I passed the Cameron House, the ultimate in luxury hotels on my way over the small hill from Duck Bay to Balloch.

Balloch has changed a lot since I lived there back in 1996. The new Loch Lomond Shores tourist attraction has given Balloch a new life. It is always nice to come back to Balloch. I really like Balloch.
Instead of taking the cycle-path down River Leven to Dumbarton (which I recommend), I took the road to Alexandria and Bonhill. The reason being that I lived here for four years and I wanted to see this part of the world again. Alexandria has changed a lot over the last years. The changes has been good. Regeneration they call it. I crossed the Bonhill Bridge and went up the hill to Bonhill. I was starting to get pretty tired after a day on the bike in sunshine.
The road took me over the Ballantine distillery and the disused J & B site where they now film the horrible River City soap drama.
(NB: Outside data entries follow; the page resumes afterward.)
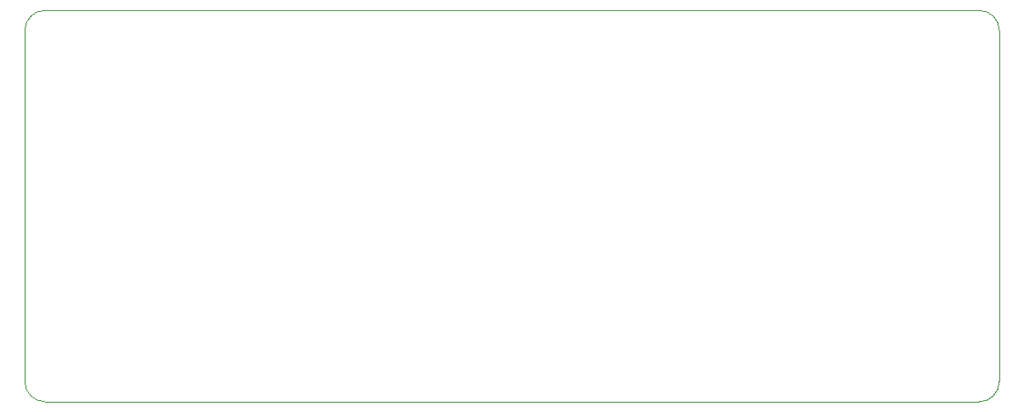
<source format=gm1>
G04 #@! TF.GenerationSoftware,KiCad,Pcbnew,7.0.10*
G04 #@! TF.CreationDate,2024-02-12T15:02:02-05:00*
G04 #@! TF.ProjectId,breakout_pcb,62726561-6b6f-4757-945f-7063622e6b69,rev?*
G04 #@! TF.SameCoordinates,Original*
G04 #@! TF.FileFunction,Profile,NP*
%FSLAX46Y46*%
G04 Gerber Fmt 4.6, Leading zero omitted, Abs format (unit mm)*
G04 Created by KiCad (PCBNEW 7.0.10) date 2024-02-12 15:02:02*
%MOMM*%
%LPD*%
G01*
G04 APERTURE LIST*
G04 #@! TA.AperFunction,Profile*
%ADD10C,0.100000*%
G04 #@! TD*
G04 APERTURE END LIST*
D10*
X96000000Y-77000000D02*
X96000000Y-42000000D01*
X98000000Y-40000000D02*
X191000000Y-40000000D01*
X98000000Y-40000000D02*
G75*
G03*
X96000000Y-42000000I0J-2000000D01*
G01*
X191000000Y-79000000D02*
X98000000Y-79000000D01*
X193000000Y-42000000D02*
X193000000Y-77000000D01*
X96000000Y-77000000D02*
G75*
G03*
X98000000Y-79000000I2000000J0D01*
G01*
X191000000Y-79000000D02*
G75*
G03*
X193000000Y-77000000I0J2000000D01*
G01*
X193000000Y-42000000D02*
G75*
G03*
X191000000Y-40000000I-2000000J0D01*
G01*
M02*

</source>
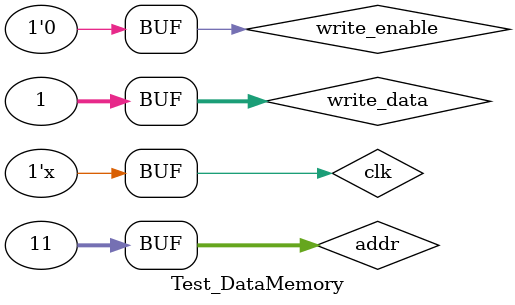
<source format=sv>
`timescale 1ns / 1ps

module Test_DataMemory();
    logic clk;
    logic[31:0] addr;
    logic write_enable;
    logic[31:0] write_data;
    logic[31:0] read_data;
    
    DataMemory data_memory(
        clk,
        addr,
        write_enable,
        write_data,
        read_data
    );
    
    always #1 clk = ~clk;
    
    initial begin
        clk=0;
        addr='d11;
        #5
        write_enable=1;
        #5
        write_data=1;
        #5
        write_enable=0;
    end
endmodule

</source>
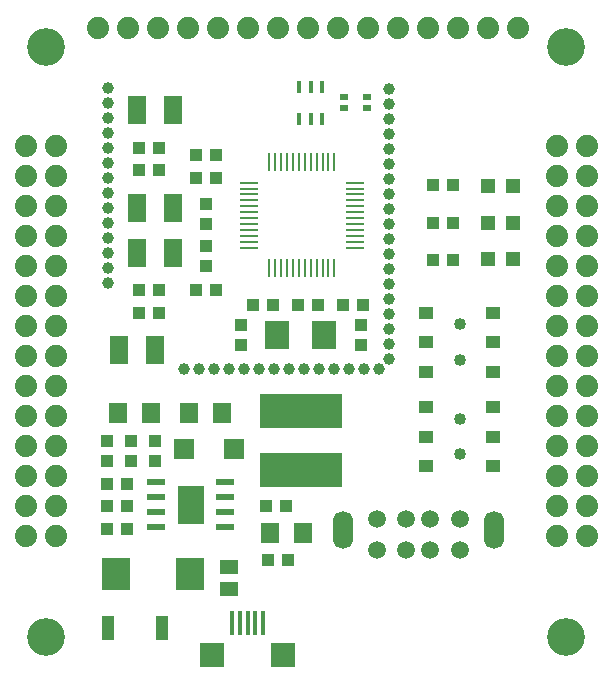
<source format=gtp>
G04 (created by PCBNEW (2013-03-19 BZR 4004)-stable) date 2015/1/14 18:16:16*
%MOIN*%
G04 Gerber Fmt 3.4, Leading zero omitted, Abs format*
%FSLAX34Y34*%
G01*
G70*
G90*
G04 APERTURE LIST*
%ADD10C,0*%
%ADD11R,0.00984252X0.0649606*%
%ADD12R,0.0649606X0.00984252*%
%ADD13R,0.275591X0.11811*%
%ADD14R,0.059X0.0511*%
%ADD15R,0.0629X0.0708*%
%ADD16R,0.015748X0.0393701*%
%ADD17R,0.016X0.0787402*%
%ADD18R,0.081X0.081*%
%ADD19C,0.126*%
%ADD20R,0.0629921X0.023622*%
%ADD21R,0.0905512X0.129921*%
%ADD22R,0.0255906X0.019685*%
%ADD23R,0.0452X0.0393*%
%ADD24C,0.04*%
%ADD25R,0.0433X0.0393*%
%ADD26R,0.0393X0.0433*%
%ADD27R,0.0472X0.0472*%
%ADD28R,0.0787402X0.0944882*%
%ADD29R,0.0944X0.1102*%
%ADD30R,0.0629X0.0944*%
%ADD31R,0.0669291X0.0669291*%
%ADD32C,0.0393701*%
%ADD33C,0.074*%
%ADD34C,0.0590551*%
%ADD35O,0.0669291X0.125984*%
%ADD36R,0.0393701X0.0787402*%
G04 APERTURE END LIST*
G54D10*
G54D11*
X39723Y-39271D03*
X39920Y-39271D03*
X40117Y-39271D03*
X40314Y-39271D03*
X40511Y-39271D03*
X40707Y-39271D03*
X40904Y-39271D03*
X41101Y-39271D03*
X41298Y-39271D03*
X41495Y-39271D03*
X41692Y-39271D03*
X41888Y-39271D03*
G54D12*
X42577Y-38582D03*
X42577Y-38385D03*
X42577Y-38188D03*
X42577Y-37992D03*
X42577Y-37795D03*
X42577Y-37598D03*
X42577Y-37401D03*
X42577Y-37204D03*
X42577Y-37007D03*
X42577Y-36811D03*
X42577Y-36614D03*
X42577Y-36417D03*
G54D11*
X41888Y-35728D03*
X41692Y-35728D03*
X41495Y-35728D03*
X41298Y-35728D03*
X41101Y-35728D03*
X40904Y-35728D03*
X40707Y-35728D03*
X40511Y-35728D03*
X40314Y-35728D03*
X40117Y-35728D03*
X39920Y-35728D03*
X39723Y-35728D03*
G54D12*
X39034Y-36417D03*
X39034Y-36614D03*
X39034Y-36811D03*
X39034Y-37007D03*
X39034Y-37204D03*
X39034Y-37401D03*
X39034Y-37598D03*
X39034Y-37795D03*
X39034Y-37992D03*
X39034Y-38188D03*
X39034Y-38385D03*
X39034Y-38582D03*
G54D13*
X40793Y-45984D03*
X40793Y-44015D03*
G54D14*
X38385Y-49980D03*
X38385Y-49232D03*
G54D15*
X34685Y-44094D03*
X35787Y-44094D03*
X38151Y-44100D03*
X37049Y-44100D03*
X39749Y-48100D03*
X40851Y-48100D03*
G54D16*
X41100Y-34283D03*
X41493Y-34283D03*
X41493Y-33220D03*
X41100Y-33220D03*
X40706Y-33220D03*
X40706Y-34283D03*
G54D17*
X38480Y-51090D03*
X38740Y-51090D03*
X39000Y-51090D03*
X39260Y-51090D03*
X39520Y-51090D03*
G54D18*
X37818Y-52150D03*
X40181Y-52150D03*
G54D19*
X49606Y-51574D03*
X49606Y-31889D03*
G54D20*
X38250Y-47900D03*
X38250Y-47400D03*
X38250Y-46900D03*
X38250Y-46400D03*
X35950Y-46400D03*
X35950Y-46900D03*
X35950Y-47400D03*
X35950Y-47900D03*
G54D21*
X37100Y-47150D03*
G54D22*
X42974Y-33572D03*
X42974Y-33927D03*
X42225Y-33927D03*
X42225Y-33572D03*
G54D23*
X44950Y-45865D03*
X44950Y-44881D03*
X44950Y-43897D03*
X47174Y-45865D03*
X47174Y-44881D03*
X47174Y-43897D03*
G54D24*
X46062Y-45472D03*
X46062Y-44290D03*
G54D25*
X35100Y-45016D03*
X35100Y-45684D03*
X37606Y-39184D03*
X37606Y-38516D03*
X34300Y-45016D03*
X34300Y-45684D03*
X37606Y-37116D03*
X37606Y-37784D03*
X35900Y-45684D03*
X35900Y-45016D03*
G54D26*
X45166Y-36500D03*
X45834Y-36500D03*
X37940Y-36250D03*
X37272Y-36250D03*
X34984Y-47200D03*
X34316Y-47200D03*
X45166Y-37750D03*
X45834Y-37750D03*
X41346Y-40500D03*
X40678Y-40500D03*
X45166Y-39000D03*
X45834Y-39000D03*
G54D27*
X47012Y-36525D03*
X47838Y-36525D03*
X47012Y-37775D03*
X47838Y-37775D03*
X47012Y-38975D03*
X47838Y-38975D03*
G54D28*
X39975Y-41500D03*
X41550Y-41500D03*
G54D29*
X37090Y-49450D03*
X34610Y-49450D03*
G54D30*
X35316Y-38750D03*
X36496Y-38750D03*
X34716Y-42000D03*
X35896Y-42000D03*
X35316Y-37250D03*
X36496Y-37250D03*
X35316Y-34000D03*
X36496Y-34000D03*
G54D26*
X38762Y-41834D03*
X38762Y-41166D03*
X42762Y-41834D03*
X42762Y-41166D03*
G54D25*
X35372Y-36000D03*
X36040Y-36000D03*
X39666Y-49000D03*
X40334Y-49000D03*
X39172Y-40500D03*
X39840Y-40500D03*
X34316Y-46450D03*
X34984Y-46450D03*
X42178Y-40500D03*
X42846Y-40500D03*
X37272Y-40000D03*
X37940Y-40000D03*
X37272Y-35500D03*
X37940Y-35500D03*
X40284Y-47200D03*
X39616Y-47200D03*
X35372Y-40750D03*
X36040Y-40750D03*
X35372Y-40000D03*
X36040Y-40000D03*
X35372Y-35250D03*
X36040Y-35250D03*
X34316Y-47950D03*
X34984Y-47950D03*
G54D31*
X36891Y-45300D03*
X38544Y-45300D03*
G54D32*
X34346Y-33260D03*
X34346Y-33760D03*
X34346Y-34260D03*
X34346Y-34760D03*
X34346Y-35260D03*
X34346Y-35760D03*
X34346Y-36260D03*
X34346Y-36760D03*
X34346Y-37260D03*
X34346Y-37760D03*
X34346Y-38260D03*
X34346Y-38760D03*
X34346Y-39260D03*
X34346Y-39760D03*
X43372Y-42640D03*
X42872Y-42640D03*
X42372Y-42640D03*
X41872Y-42640D03*
X41372Y-42640D03*
X40872Y-42640D03*
X40372Y-42640D03*
X39872Y-42640D03*
X39372Y-42640D03*
X38872Y-42640D03*
X38372Y-42640D03*
X37872Y-42640D03*
X37372Y-42640D03*
X36872Y-42640D03*
X43722Y-33290D03*
X43722Y-33790D03*
X43722Y-34290D03*
X43722Y-34790D03*
X43722Y-35290D03*
X43722Y-35790D03*
X43722Y-36290D03*
X43722Y-36790D03*
X43722Y-37290D03*
X43722Y-37790D03*
X43722Y-38290D03*
X43722Y-38790D03*
X43722Y-39290D03*
X43722Y-39790D03*
X43722Y-40290D03*
X43722Y-40790D03*
X43722Y-41290D03*
X43722Y-41790D03*
X43722Y-42290D03*
G54D23*
X44950Y-42716D03*
X44950Y-41732D03*
X44950Y-40748D03*
X47174Y-42716D03*
X47174Y-41732D03*
X47174Y-40748D03*
G54D24*
X46062Y-42323D03*
X46062Y-41141D03*
G54D19*
X32283Y-31889D03*
X32283Y-51574D03*
G54D33*
X37000Y-31250D03*
X38000Y-31250D03*
X39000Y-31250D03*
X40000Y-31250D03*
X41000Y-31250D03*
X42000Y-31250D03*
X43000Y-31250D03*
X44000Y-31250D03*
X45000Y-31250D03*
X46000Y-31250D03*
X47000Y-31250D03*
X48000Y-31250D03*
G54D34*
X44291Y-48661D03*
X45078Y-48661D03*
X44291Y-47637D03*
X45078Y-47637D03*
X43307Y-47637D03*
X43307Y-48661D03*
X46062Y-47637D03*
X46062Y-48661D03*
G54D35*
X42165Y-47992D03*
X47204Y-47992D03*
G54D33*
X49300Y-41200D03*
X50300Y-41200D03*
X49300Y-42200D03*
X50300Y-42200D03*
X49300Y-43200D03*
X50300Y-43200D03*
X49300Y-44200D03*
X50300Y-44200D03*
X49300Y-45200D03*
X50300Y-45200D03*
X49300Y-46200D03*
X50300Y-46200D03*
X49300Y-47200D03*
X50300Y-47200D03*
X49300Y-48200D03*
X50300Y-48200D03*
G54D36*
X36155Y-51250D03*
X34344Y-51250D03*
G54D33*
X31600Y-35200D03*
X32600Y-35200D03*
X31600Y-36200D03*
X32600Y-36200D03*
X31600Y-37200D03*
X32600Y-37200D03*
X31600Y-38200D03*
X32600Y-38200D03*
X31600Y-39200D03*
X32600Y-39200D03*
X31600Y-40200D03*
X32600Y-40200D03*
X31600Y-41200D03*
X32600Y-41200D03*
X32600Y-48200D03*
X31600Y-48200D03*
X32600Y-47200D03*
X31600Y-47200D03*
X32600Y-46200D03*
X31600Y-46200D03*
X32600Y-45200D03*
X31600Y-45200D03*
X32600Y-44200D03*
X31600Y-44200D03*
X32600Y-43200D03*
X31600Y-43200D03*
X32600Y-42200D03*
X31600Y-42200D03*
X49300Y-35200D03*
X50300Y-35200D03*
X49300Y-36200D03*
X50300Y-36200D03*
X49300Y-37200D03*
X50300Y-37200D03*
X49300Y-38200D03*
X50300Y-38200D03*
X49300Y-39200D03*
X50300Y-39200D03*
X49300Y-40200D03*
X50300Y-40200D03*
X34000Y-31250D03*
X35000Y-31250D03*
X36000Y-31250D03*
M02*

</source>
I rejoined the busy Glasgow road at the police station. The road also bypassed Dumbarton and I followed this road for 2 kilometres before I rejoined the cycle path towards Glasgow. Just after Bowling and under the Erskine Bridge, I took a small road up the hill to the left and joined the bridge itself over the river. Erskine Bridge is a pretty bad bridge with low railings. I do not like it at all due to my scepticism towards all man-made structures. I took some pictures though.

Looking down the river towards Dumbarton from the bridge.

Looking up the river towards Glasgow from the bridge.

I was glad when I was on the other side. The road now took me up a couple of hills. I was very tired and got some cramps in my legs. These hills and the heavy traffic was no fun at all. I reached Inchinnan after six kilometres and turned off the road towards Renfrew to bypass the roundabouts at Glasgow Airport. I stopped at Renfrew to buy some food and then arrived at my home after seven hours on the bike.

This is a superb cycling tour. It is not hilly, but still pretty technical. The road from Garelochhead to Arrochar is one of the best cycling roads I have ever done during my thousands of kilometres on the road.

I am therefore happy to recommend this tour to anyone.